“Takkan pernah.”
Aku merasa girang. Ini mulai menyenangkan. Aku mulai berpikir, apa yang akan kuceritakan? Ah, tidak. Kali ini, aku yang akan mendengarkannya.
“Kau saja yang bercerita. Apa saja.” Aku berdiri di depannya, berharap akan mendengar sesuatu yang menarik.
“Baiklah. Aku akan berbicara tentang seseorang. Kau.”
“Aku?” sepasang mataku membelalak, “kau sedang mengusiliku, kan?”
“Kalau ingin tahu, dengarkan saja. Jangan berisik.”
Hatiku berdebar-debar. Rasanya sama seperti saat aku mendapat kejutan segenggam permen aneka rasa. “Cepatlah, ceritakan,” desakku tak sabar.
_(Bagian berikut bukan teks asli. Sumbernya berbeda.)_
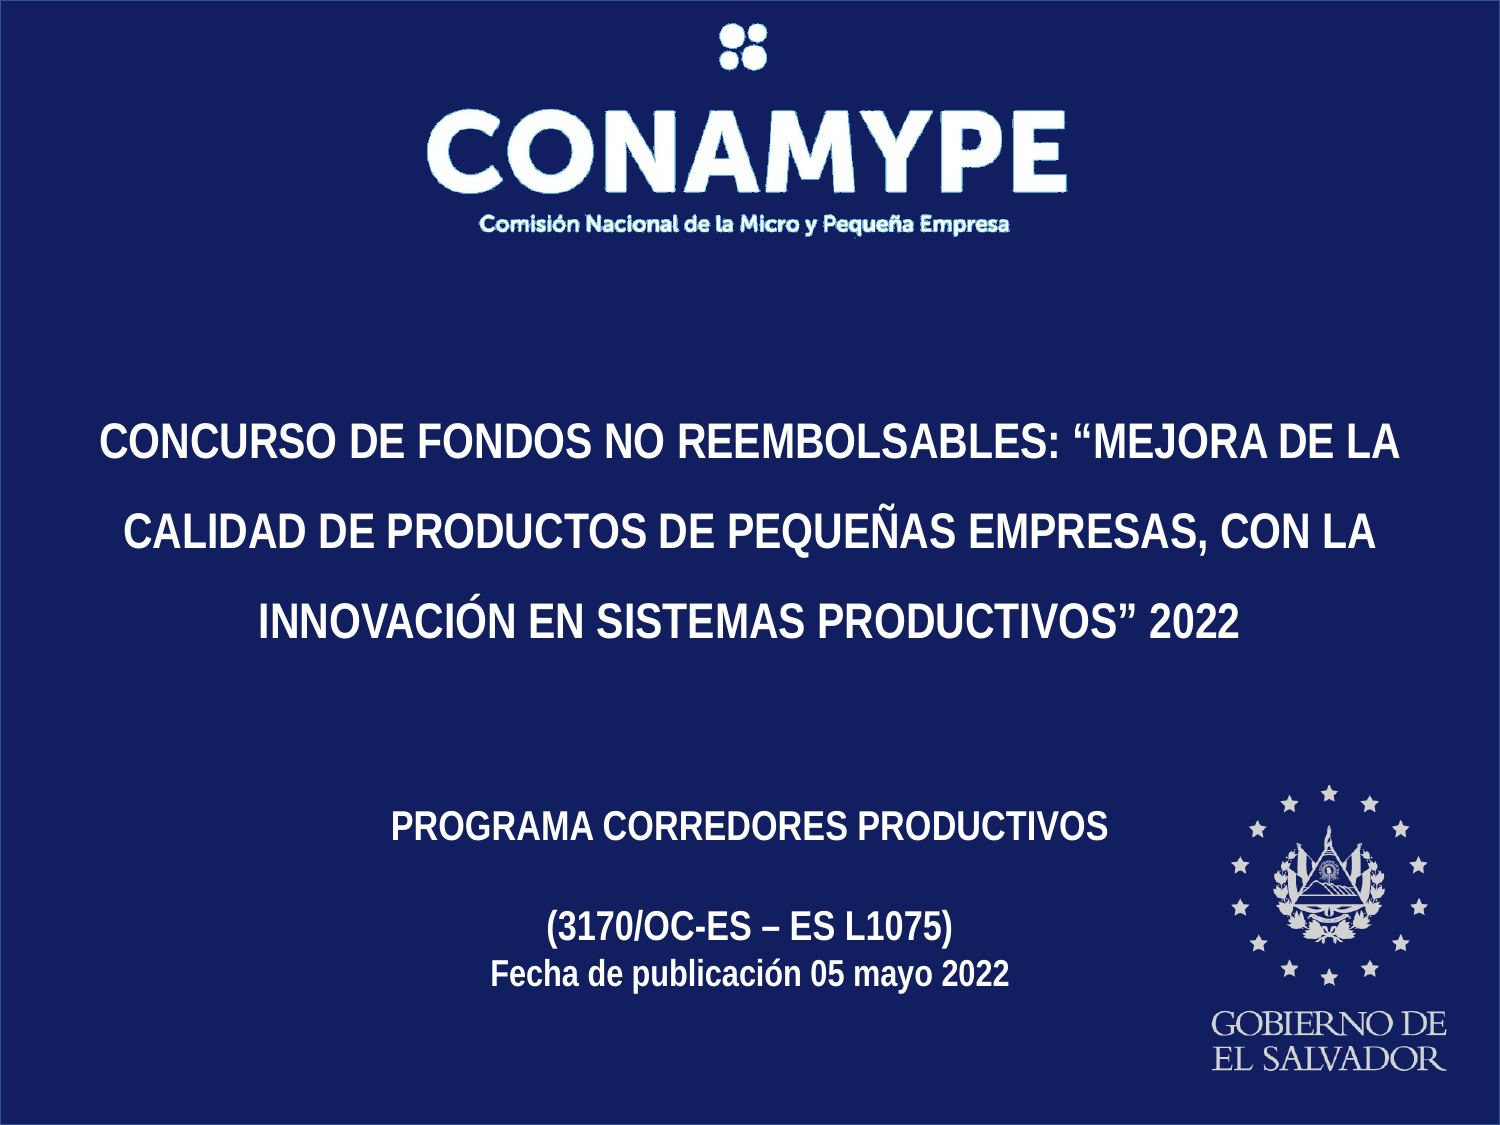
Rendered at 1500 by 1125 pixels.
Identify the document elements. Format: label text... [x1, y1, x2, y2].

picture [1201, 776, 1457, 1078]
text_box CONCURSO DE FONDOS NO REEMBOLSABLES: “MEJORA DE LA CALIDAD DE PRODUCTOS DE PEQUEÑAS EMPRESAS, CON LA INNOVACIÓN EN SISTEMAS PRODUCTIVOS” 2022 PROGRAMA CORREDORES PRODUCTIVOS (3170/OC-ES – ES L1075) Fecha de publicación 05 mayo 2022 [0, 0, 1500, 1125]
picture [407, 0, 1093, 258]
“Kau gadis menarik. Sepasang matamu itu lentera. Sayang sekali, lentera itu telah lama padam.” Bayang-bayang berhenti sejenak, lalu berbisik penuh tekanan, “Kita akan menyalakan lentera itu jika kau mau.”
Aku tergelak. “Apa yang sedang kau bicarakan?”
“Ini serius. Mari, kita pergi dari sini. Ke dunia luar. Kau berani?”
“Hari ini kau benar-benar aneh,” aku masih tertawa, “ada apa denganmu?”